Staff will also look at options for safe treatments that can be used to minimize exposure.

“We’re in that time right now where ticks are starting to come out in our parks, our trails, our golf courses,” said Coun. Mike Strange.

“You take your pets out and you bring them home and you can have two or three ticks and not be sure if they’re deer ticks or what kind of ticks they are.”

Strange said he does not want to “fear-monger” or “scare” people off trails and parks but believes any education the municipality can provide to let the public know what to do if they get bit by a tick, how to properly remove them and other precautions is good.

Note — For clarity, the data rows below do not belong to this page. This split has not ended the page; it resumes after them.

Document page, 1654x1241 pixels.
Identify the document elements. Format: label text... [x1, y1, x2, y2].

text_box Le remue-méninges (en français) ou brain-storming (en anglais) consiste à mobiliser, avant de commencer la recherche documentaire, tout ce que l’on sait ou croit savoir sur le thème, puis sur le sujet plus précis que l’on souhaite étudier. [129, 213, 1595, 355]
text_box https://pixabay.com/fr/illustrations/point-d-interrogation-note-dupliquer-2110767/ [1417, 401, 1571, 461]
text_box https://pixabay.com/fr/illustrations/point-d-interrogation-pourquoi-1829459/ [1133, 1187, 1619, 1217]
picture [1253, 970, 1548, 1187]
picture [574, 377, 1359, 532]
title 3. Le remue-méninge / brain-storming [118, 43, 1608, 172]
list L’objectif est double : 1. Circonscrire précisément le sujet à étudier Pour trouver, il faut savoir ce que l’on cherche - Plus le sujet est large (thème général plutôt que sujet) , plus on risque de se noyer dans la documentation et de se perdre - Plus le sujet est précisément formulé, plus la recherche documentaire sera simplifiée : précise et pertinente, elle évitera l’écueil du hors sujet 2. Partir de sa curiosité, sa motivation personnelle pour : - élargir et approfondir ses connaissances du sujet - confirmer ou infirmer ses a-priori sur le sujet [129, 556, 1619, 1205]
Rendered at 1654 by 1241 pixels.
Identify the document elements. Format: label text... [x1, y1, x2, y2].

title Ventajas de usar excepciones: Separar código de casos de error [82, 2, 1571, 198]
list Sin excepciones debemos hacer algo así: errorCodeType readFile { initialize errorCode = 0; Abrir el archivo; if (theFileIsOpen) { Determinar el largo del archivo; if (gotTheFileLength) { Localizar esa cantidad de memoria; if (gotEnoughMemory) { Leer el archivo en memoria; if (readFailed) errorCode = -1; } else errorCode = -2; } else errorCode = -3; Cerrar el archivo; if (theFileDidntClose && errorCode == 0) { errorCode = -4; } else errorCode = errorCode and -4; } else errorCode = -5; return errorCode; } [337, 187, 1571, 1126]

“I know about 10 people just in Niagara Falls that have Lyme (disease),” said Strange.

“You can’t get treated here for it, you have to go to countries like Mexico, or you go down to Florida, or you got to go to Germany, which I know two people have gone there and paid over $60,000 out of pocket to get treatment.”

He said if a person notices a “bullet mark” red spot on their body, they have a limited time to get to hospital for treatment, or “they could be stuck with Lyme disease for a short period or a long period of time.”

“It’s an illness where you look healthy on the outside but on the inside, it’s effecting all your organs and it’s a real struggle for some of these people.”

Coun. Victor Pietrangelo said it was the Park in the City committee’s idea to also have a QR code on signs visitors can scan with their cellphones to get additional information about ticks.